Assigned task — Please find every line of the listing below where "depth" occurs and copy it.

•••

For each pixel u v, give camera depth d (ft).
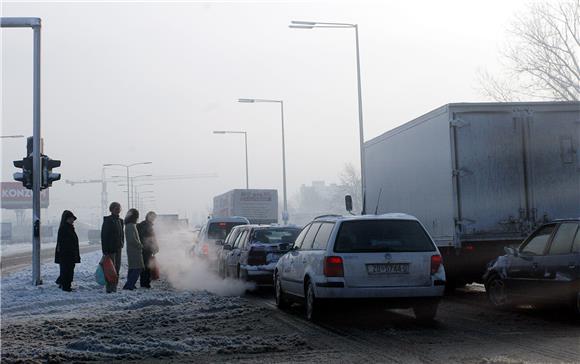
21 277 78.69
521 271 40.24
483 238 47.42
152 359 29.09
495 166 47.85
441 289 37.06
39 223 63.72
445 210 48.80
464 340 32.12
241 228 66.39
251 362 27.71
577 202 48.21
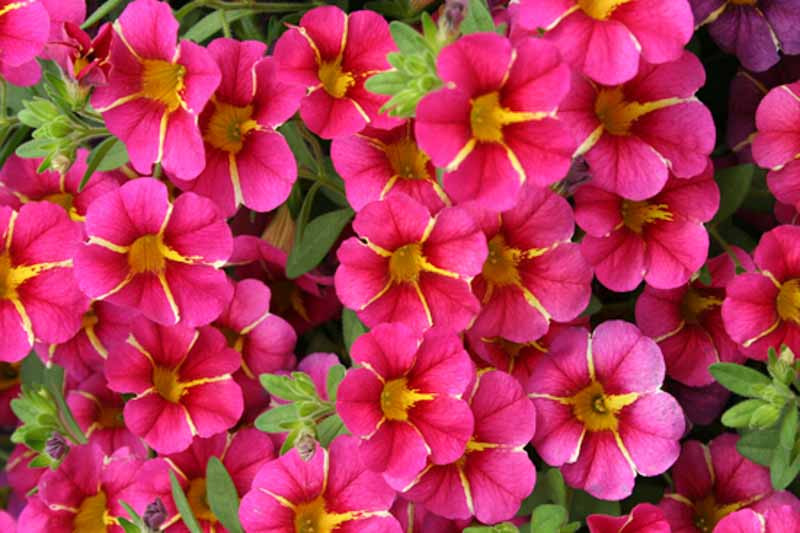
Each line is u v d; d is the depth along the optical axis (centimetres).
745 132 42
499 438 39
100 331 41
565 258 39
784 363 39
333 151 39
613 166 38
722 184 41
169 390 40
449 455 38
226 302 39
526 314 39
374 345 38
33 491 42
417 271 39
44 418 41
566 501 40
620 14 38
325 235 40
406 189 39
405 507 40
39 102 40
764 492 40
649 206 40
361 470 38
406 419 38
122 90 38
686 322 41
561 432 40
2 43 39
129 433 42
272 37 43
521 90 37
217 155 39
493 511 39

•••

Solution to this exercise —
For each pixel u v, give camera depth d (ft).
Each line is u v d; d is the depth along the optical axis (centimetres).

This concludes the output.